• **TEXT PASSAGE**
Table 3 Inferred relations and the combination of mapping relations they were based on: number of inferred relation (T#), number of relations in our evaluation sample (S#) and mean evaluation score (Pr)

The relations inferred from mappings based on combinations of preferred terms, singular forms and DSSIM mappings score high (between 0.46 and 0.52), which is in line with the high precision of those mapping types. Relations inferred from mappings based on only synonyms and split compound terms score clearly lower (0.15 and 0.17 respectively), which is also expected given the low scores of those mapping types. However, while synonyms score badly also in combination with preferred terms and singular forms (0.19 and 0.23), the scores of split compounds are less bad when used in combination with preferred terms or singular forms (0.34 for both). These combinations also provide more relations than any other category. This again strengthens our belief that an investigation of an effective and more selective use of split compound terms is a promising direction for both anchoring and thesaurus enrichment.

• **PROMPT 1**
Which rows hold the string "Brommapojkarna"? Gather each of them.

• **MATERIAL SHOWN**
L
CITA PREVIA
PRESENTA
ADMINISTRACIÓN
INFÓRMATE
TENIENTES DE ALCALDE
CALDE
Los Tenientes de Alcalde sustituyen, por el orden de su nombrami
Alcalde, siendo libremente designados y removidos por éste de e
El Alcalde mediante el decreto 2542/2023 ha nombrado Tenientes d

* * *

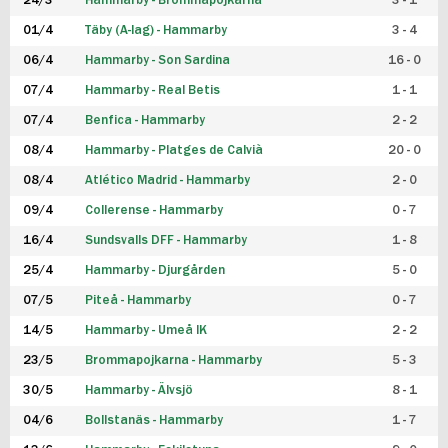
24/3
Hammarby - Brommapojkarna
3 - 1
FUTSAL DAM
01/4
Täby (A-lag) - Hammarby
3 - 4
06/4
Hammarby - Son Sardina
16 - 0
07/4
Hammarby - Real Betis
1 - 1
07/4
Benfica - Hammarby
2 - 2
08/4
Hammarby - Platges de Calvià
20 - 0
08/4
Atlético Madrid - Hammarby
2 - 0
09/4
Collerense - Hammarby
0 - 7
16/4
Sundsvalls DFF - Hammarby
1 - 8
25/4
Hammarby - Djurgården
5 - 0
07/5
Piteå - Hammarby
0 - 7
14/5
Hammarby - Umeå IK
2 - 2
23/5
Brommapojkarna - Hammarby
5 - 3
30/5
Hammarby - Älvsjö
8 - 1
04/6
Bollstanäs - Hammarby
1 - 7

• **PROMPT 2**
According to the passage on inferred relations, what range did relations inferred from mappings based on combinations of preferred terms, singular forms and DSSIM mappings score?

• **ANSWER SECTION 1**
Hammarby - Brommapojkarna
Brommapojkarna - Hammarby

• **ANSWER SECTION 2**
Between 0.46 and 0.52.